The Lakers are not making the playoffs.
Some in Los Angeles probably think there is still a shot, but most of them also think their screenplay is just about to get picked up by a studio with Hugh Jackman attached to it. That and the Lakers in the postseason have about the same chance of happening.
With the trade deadline coming up in less than a month (Feb. 21), the temptation might be for the Lakers to make a move to bolster the team this season. They shouldn’t. Write this year off. They have to think long term. And I think the ever patient Mitch Kupchak or even Jim Buss are doing just that.
But that means they have some serious questions to answer about what kind of team this is going to be and whose team it is going to be. Any and all moves need to be based on the answers to these questions and to bring both the roster and coaching staff in alignment with these answers”
• What is the Lakers identity? Post players and defense? Up-tempo pick-and-roll heavy? Who are they?
• Can Los Angeles re-sign Dwight Howard and keep him as the future anchor of the franchise going forward?
• Can Howard co-exist with Mike D’Antoni in his system?
The Lakers want to keep Howard and sign him to a max deal this summer — even in an off year coming off back surgery he is as good as any big in the league. And he’s going to get back to his old self (or close to it) at some point. He is absolutely still a guy you anchor a franchise around. The Lakers are Kobe Bryant’s team right now, but they can be Howard’s in a couple years.
On the other side of that equation, Howard, following his ugly exit from Orlando, isn’t doing anything this season to repair that damaged reputation. Packing up and becoming a free agent again certainly doesn’t help that. He gets more money in Los Angeles and he can win there, he’s likely going to stay.
But can he coexist with Mike D’Antoni?
And with that, how committed are the Lakers to D’Antoni? And to Steve Nash? Because if they truly are committed them, the Lakers need to make a lot of changes to the roster to get more athletic, to get younger and faster. That likely means a Pau Gasol trade at least. And they have to convince Howard to run a lot of pick-and-roll — and even then does he fit or just clog the lane. Howard is not a classic D’Antoni player in the least.
But if Howard and D’Antoni can’t fit together, which side are the Lakers more committed to?
Adrain Wojnarowski reports at Yahoo that Howard is likely to re-sign in Los Angeles, but it is D’Antoni that gives Howard pause. And that D’Antoni has never been Howard’s biggest fan.
Frankly, in a star player vs. coach situation the player almost always wins because there just are not many of them in the NBA. There are maybe 10 guys who are true NBA franchise anchor players and Howard is one — you don’t trade him and you build around him with a system that fits.
There are a whole lot of unanswered questions in this post because there are a whole lot of unanswered questions about the Lakers.
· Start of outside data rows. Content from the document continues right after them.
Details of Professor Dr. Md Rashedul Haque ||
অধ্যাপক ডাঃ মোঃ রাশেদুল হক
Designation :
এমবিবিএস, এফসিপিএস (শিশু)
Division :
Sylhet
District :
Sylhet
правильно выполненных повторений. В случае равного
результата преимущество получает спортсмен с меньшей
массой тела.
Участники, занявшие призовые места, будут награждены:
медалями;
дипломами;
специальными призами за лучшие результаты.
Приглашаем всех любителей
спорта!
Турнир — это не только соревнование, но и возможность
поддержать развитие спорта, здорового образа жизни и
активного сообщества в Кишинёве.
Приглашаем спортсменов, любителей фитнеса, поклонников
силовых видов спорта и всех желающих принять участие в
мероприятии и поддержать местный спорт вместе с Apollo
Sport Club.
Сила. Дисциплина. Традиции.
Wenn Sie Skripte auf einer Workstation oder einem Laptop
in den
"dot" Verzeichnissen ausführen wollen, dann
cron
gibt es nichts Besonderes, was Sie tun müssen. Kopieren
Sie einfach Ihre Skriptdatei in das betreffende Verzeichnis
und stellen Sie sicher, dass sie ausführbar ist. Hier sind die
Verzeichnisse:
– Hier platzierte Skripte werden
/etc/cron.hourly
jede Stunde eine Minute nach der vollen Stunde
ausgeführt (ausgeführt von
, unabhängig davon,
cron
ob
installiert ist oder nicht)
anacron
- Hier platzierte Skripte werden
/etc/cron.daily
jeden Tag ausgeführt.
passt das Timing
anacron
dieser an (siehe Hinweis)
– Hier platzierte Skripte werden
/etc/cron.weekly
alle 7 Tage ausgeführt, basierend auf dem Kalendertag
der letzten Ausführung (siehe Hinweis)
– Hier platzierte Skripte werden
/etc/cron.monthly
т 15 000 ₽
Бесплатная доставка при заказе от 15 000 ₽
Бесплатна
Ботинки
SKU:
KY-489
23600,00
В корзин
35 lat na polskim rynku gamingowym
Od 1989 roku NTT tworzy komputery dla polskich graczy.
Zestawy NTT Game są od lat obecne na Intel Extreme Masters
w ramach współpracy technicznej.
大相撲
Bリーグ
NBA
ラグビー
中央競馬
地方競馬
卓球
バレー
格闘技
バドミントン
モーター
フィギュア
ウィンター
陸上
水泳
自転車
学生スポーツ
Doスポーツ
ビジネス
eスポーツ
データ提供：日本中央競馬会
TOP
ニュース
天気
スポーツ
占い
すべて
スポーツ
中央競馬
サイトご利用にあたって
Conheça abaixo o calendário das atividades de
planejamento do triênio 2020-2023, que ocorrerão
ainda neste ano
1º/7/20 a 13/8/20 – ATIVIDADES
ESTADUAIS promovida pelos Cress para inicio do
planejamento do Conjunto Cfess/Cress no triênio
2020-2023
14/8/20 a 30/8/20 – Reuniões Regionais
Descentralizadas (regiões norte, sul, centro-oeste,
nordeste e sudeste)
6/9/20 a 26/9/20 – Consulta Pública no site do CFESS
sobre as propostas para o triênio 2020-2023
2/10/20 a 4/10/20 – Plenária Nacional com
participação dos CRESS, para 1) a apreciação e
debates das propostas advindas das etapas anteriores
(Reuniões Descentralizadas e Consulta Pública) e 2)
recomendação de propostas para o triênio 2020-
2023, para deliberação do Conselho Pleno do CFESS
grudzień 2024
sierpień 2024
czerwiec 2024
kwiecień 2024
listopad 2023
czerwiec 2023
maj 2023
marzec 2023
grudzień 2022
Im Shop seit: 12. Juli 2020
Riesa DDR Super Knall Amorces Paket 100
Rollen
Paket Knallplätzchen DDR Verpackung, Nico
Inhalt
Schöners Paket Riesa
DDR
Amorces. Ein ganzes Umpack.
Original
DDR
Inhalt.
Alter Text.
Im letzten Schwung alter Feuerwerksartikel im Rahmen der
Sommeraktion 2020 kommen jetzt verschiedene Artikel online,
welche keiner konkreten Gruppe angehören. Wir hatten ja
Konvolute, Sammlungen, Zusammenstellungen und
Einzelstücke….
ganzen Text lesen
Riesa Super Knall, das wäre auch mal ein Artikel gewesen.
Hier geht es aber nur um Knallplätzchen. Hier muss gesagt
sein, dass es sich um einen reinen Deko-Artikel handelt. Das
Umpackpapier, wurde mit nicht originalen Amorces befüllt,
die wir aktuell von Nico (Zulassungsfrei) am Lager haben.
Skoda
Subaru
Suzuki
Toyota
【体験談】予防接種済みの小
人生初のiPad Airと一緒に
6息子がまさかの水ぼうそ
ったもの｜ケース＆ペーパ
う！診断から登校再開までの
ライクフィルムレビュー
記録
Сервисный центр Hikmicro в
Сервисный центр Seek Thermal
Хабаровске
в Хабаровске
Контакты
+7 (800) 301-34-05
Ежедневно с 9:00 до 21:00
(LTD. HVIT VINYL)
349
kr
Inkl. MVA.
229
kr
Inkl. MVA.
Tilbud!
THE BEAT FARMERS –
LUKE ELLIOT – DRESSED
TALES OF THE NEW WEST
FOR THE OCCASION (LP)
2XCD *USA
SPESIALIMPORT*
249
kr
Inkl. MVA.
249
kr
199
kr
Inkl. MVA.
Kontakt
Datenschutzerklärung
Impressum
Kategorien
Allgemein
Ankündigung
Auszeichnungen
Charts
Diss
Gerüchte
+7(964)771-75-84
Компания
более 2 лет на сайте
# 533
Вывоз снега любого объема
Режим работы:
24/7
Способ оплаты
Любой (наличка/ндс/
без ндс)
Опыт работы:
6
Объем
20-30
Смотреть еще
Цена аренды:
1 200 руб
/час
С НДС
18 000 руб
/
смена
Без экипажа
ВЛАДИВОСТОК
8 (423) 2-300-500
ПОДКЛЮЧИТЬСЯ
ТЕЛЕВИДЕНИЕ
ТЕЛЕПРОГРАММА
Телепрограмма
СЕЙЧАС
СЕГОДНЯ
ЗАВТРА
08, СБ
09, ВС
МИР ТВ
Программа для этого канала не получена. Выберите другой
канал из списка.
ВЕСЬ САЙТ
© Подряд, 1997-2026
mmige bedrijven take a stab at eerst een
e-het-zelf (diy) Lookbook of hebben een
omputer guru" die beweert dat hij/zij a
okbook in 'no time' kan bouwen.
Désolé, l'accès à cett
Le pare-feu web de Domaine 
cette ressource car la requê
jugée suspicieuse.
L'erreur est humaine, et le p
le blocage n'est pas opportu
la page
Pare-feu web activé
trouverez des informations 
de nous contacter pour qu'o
And there are many, many more but they are all offshoots of the big unanswered questions.
You can’t just slap a bunch of superstars together and call it a team, you need an identity to build toward. We don’t know what that identity is for the Lakers.
The Lakers need to go into the trade deadline and the summer thinking about next season and what they want the team to look like. You can’t build a skyscraper without a blueprint and right now the Lakers don’t seen to have one, just a lot of parts laying around the site waiting to be put together. Someone needs to be the architect.